- Written task a
Locate every line in the records that contains the string "with" and copy each one out.

- Excerpt to read

So there I was this morning, talking with a very old friend - dare I say brother of a different mother.

It had been ages since we spoke face-to-face, or should I say Skype-to-Skype.  Years of email and the occasional phone call.

We go back to age 7.  We were altar boys together.  His mother was active in my father's campaigns.  We went to school together through high school.  We spent our weekends together.  He was always cutting edge with the latest music and got me into Alice Cooper and Elton John.  We have always been brutally honest with each other, in a kind way.

He went on to an illustrious career in law, and I went on to a nefarious career in entertainment.  We never lost contact, though we have gone through long dry spells, but friendship has a way of overcoming that.

The conversation ranged over a hundred topics spanning more than an hour.  He mentioned how several folks of his acquaintance were thinking of going the ex-pat route.  Things were out of control in the home country.  We talked art and law and business.  We introduced our wives to each other.  I mentioned how much he looked like his father, who I admired greatly.

Through it all, I thought about the "old days," when we were idealistic and full of passion for the future, back when we weren't so jaded and cynical.

- Written task b
Answer these from the passage about the old friend:
(i) How old were the two friends when their friendship began?
(ii) Which two musicians did the friend get the writer into?
(iii) What field did the friend go on to build a career in?

- Supplied entries
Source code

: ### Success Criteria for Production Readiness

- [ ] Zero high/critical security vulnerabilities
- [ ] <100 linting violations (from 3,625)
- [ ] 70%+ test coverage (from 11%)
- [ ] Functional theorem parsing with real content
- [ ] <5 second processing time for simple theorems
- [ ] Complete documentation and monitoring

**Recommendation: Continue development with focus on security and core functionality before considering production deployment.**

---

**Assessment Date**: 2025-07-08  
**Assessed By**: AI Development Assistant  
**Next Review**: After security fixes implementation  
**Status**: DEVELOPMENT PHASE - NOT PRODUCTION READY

- Final answer a
- [ ] Functional theorem parsing with real content
**Recommendation: Continue development with focus on security and core functionality before considering production deployment.**

- Final answer b
(i) Age 7.
(ii) Alice Cooper and Elton John.
(iii) Law.